Ericoid mycorrhizas have also been shown to have considerable saprotrophic capabilities, which would enable plants to receive nutrients from not-yet-decomposed materials via the decomposing actions of their ericoid partners.
This type of mycorrhiza involves plants of the Ericaceae subfamily Arbutoideae. It is however different from ericoid mycorrhiza and resembles ectomycorrhiza, both functionally and in terms of the fungi involved. The difference to ectomycorrhiza is that some hyphae actually penetrate into the root cells, making this type of mycorrhiza an ectendomycorrhiza.

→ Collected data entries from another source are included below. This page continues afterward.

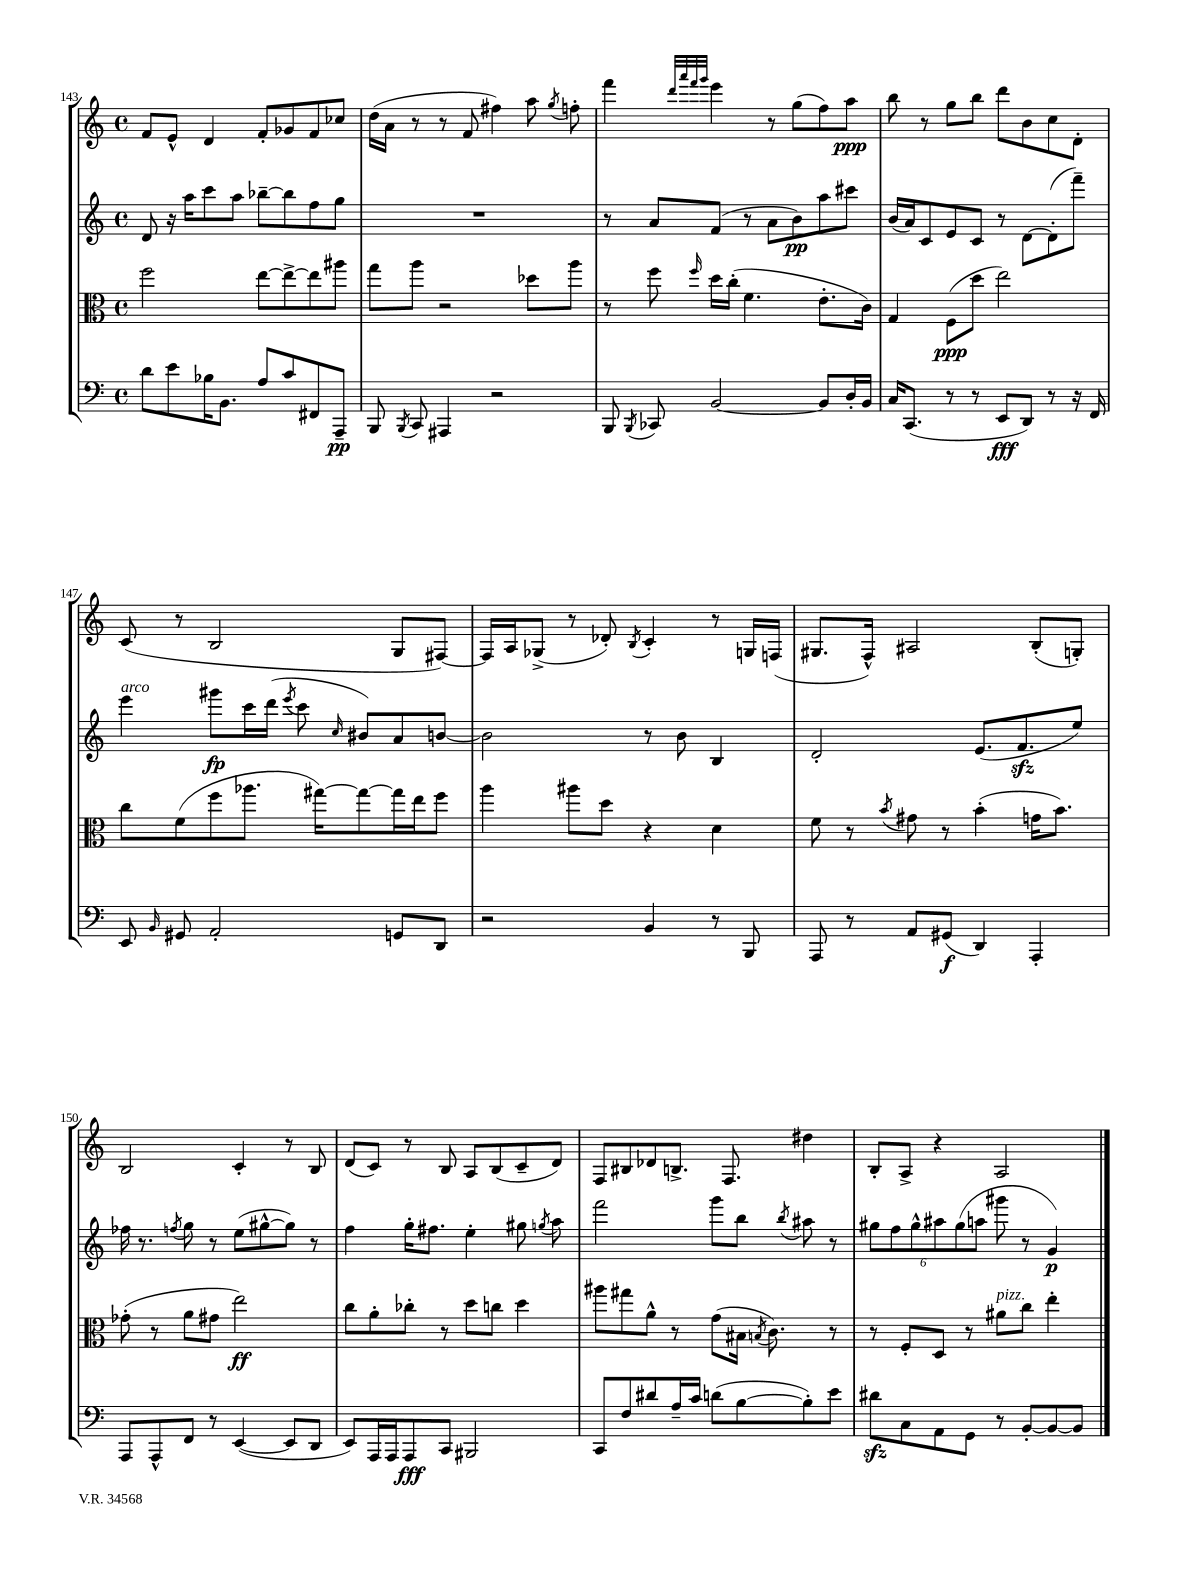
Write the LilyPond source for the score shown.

<<
\new StaffGroup <<
\new Staff = "s0" {
    \clef treble \key c \major \defaultTimeSignature \time 4/4
    \autoBeamOff f'8[ e'8]-^ d'4 f'8[-. ges'8 f'8 ces''8] |
    d''16[( a'16] r8 r8 f'8 fis''4) a''8 \acciaccatura { g''8 } f''8-. |
    f'''4 \grace { d'''32[ a'''32 f'''32 g'''32] } e'''4 r8 g''8[( f''8) a''8]\ppp |
    b''8 r8 g''8[ b''8] d'''8[ b'8 c''8 d'8]-. |
    c'8( r8 b2 g8[ fis8]~) |
    fis16[ a16 ges8]->( r8 des'8-.) \acciaccatura { b8 } c'4-. r8 g16[ f16]( |
    gis8.[ f16]-^) ais2 b8[-.( g8]-.) |
    b2 c'4-. r8 b8 |
    d'8[( c'8]) r8 b8 a8[ b8( c'8-- d'8]) |
    f8[ bis8 des'8 b8.]-> f8. dis''4 |
    b8[-. a8]-> r4 a2 \bar "|." |
}
\new Staff = "s1" {
    \clef treble \key c \major \defaultTimeSignature \time 4/4
    \autoBeamOff d'8 r16 a''16[ c'''8 a''8] bes''8[~-- bes''8 f''8 g''8] |
    R1 |
    r8 a'8[ f'8]( r8 a'8[ b'8\pp) a''8 cis'''8] |
    b'16[( a'16) c'8 e'8 c'8] r8 d'8[~ d'8-.( f'''8]--) |
    e'''4^\markup { \italic "arco" } gis'''8[\fp c'''16 d'''16]( \acciaccatura { e'''8 } c'''8 \grace { c''16 } bis'8[) a'8 b'8]~ |
    b'2 r8 b'8 b4 |
    d'2-. e'8.[( f'8.\sfz e''8]) |
    fes''16 r8. \acciaccatura { f''8 } g''8 r8 e''8[( gis''8~-^ gis''8]) r8 |
    f''4 g''16[-. fis''8.] e''4-. gis''8 \acciaccatura { g''8 } a''8 |
    f'''2 g'''8[ b''8] \acciaccatura { b''8 } ais''8 r8 |
    \tuplet 6/4 { gis''8[ f''8 gis''8-^ ais''8 gis''8( a''8] } gis'''8 r8 g'4\p) \bar "|." |
}
\new Staff = "s2" {
    \clef alto \key c \major \defaultTimeSignature \time 4/4
    \autoBeamOff f''2 e''8[~ e''8~-> e''8 ais''8] |
    g''8[ a''8] r2 des''8[ a''8] |
    r8 f''8 \grace { f''16 } d''16[ c''16]-.( f'4. e'8.[-. c'16]) |
    g4 f8[\ppp( d''8] e''2) |
    c''8[ f'8( f''8 aes''8.] gis''16[~) gis''8~ gis''16 e''16 f''8] |
    a''4 ais''8[ d''8] r4 d'4 |
    f'8 r8 \acciaccatura { b'8 } gis'8 r8 b'4-.( g'16[ b'8.]) |
    ges'8-.( r8 a'8[ gis'8] e''2\ff) |
    c''8[ a'8-. ces''8]-. r8 d''8[ c''8] d''4 |
    ais''8[ gis''8 a'8]-^ r8 g'8[( bis16] \acciaccatura { b8 } c'8.) r8 |
    r8 f8[-. d8] r8 ais'8[^\markup { \italic "pizz." } c''8] e''4-. \bar "|." |
}
\new Staff = "s3" {
    \clef bass \key c \major \defaultTimeSignature \time 4/4
    \autoBeamOff d'8[ e'8 bes16 b,8.] a8[ c'8 fis,8 a,,8]--\pp |
    b,,8 \acciaccatura { b,,8 } c,8 ais,,4 r2 |
    b,,8 \acciaccatura { b,,8 } ces,8 b,2~ b,8[ d16-. b,16] |
    c16[ c,8.]( r8 r8 e,8[\fff d,8]) r8 r16 f,16 |
    e,8 \grace { b,16 } gis,8 a,2-. g,8[ d,8] |
    r2 b,4 r8 b,,8 |
    a,,8 r8 a,8[ gis,8]\f( d,4) a,,4-. |
    a,,8[ a,,8-^ f,8] r8 e,4~( e,8[ d,8] |
    e,8[) a,,16 a,,16 a,,8\fff c,8] bis,,2 |
    c,8[ f8 dis'8 a16-- c'16] d'8[( b8~ b8-.) e'8] |
    dis'8[\sfz c8 a,8 g,8] r8 b,8[~-. b,8~ b,8] \bar "|." |
}
>>
>>
\layout { \context { \Score currentBarNumber = #143 } }
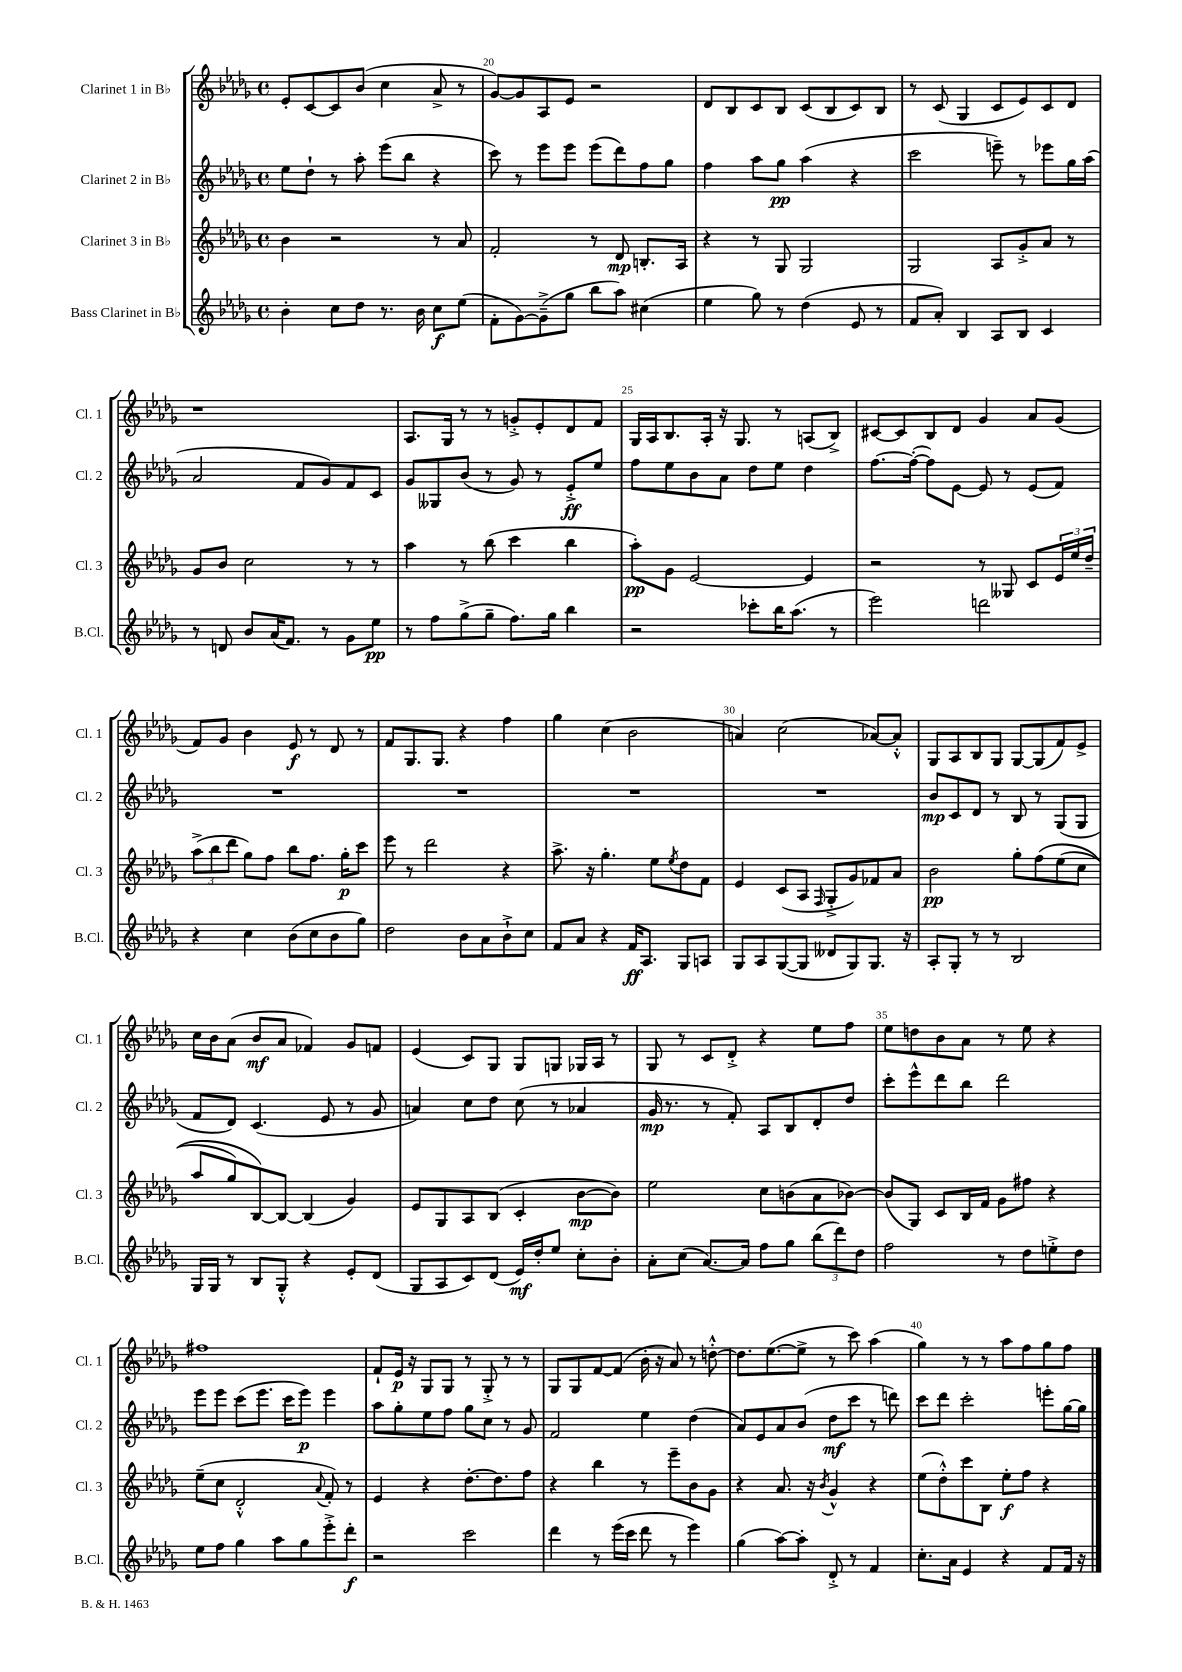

This type of mycorrhiza occurs in the subfamily Monotropoideae of the Ericaceae, as well as several genera in the Orchidaceae. These plants are heterotrophic or mixotrophic and derive their carbon from the fungus partner. This is thus a non-mutualistic, parasitic type of mycorrhizal symbiosis.
All orchids are myco-heterotrophic at some stage during their lifecycle and form orchid mycorrhizas with a range of basidiomycete fungi. Their hyphae penetrate into the root cells and form typical coils.
Associations of fungi with the roots of plants have been known since at least the mid-19th century. However early observers simply recorded the fact without investigating the relationships between the two organisms. This symbiosis was studied and described by Franciszek Kamieński in 1879–1882. Further research was carried out by Albert Bernhard Frank, who introduced the term mycorrhiza in 1885.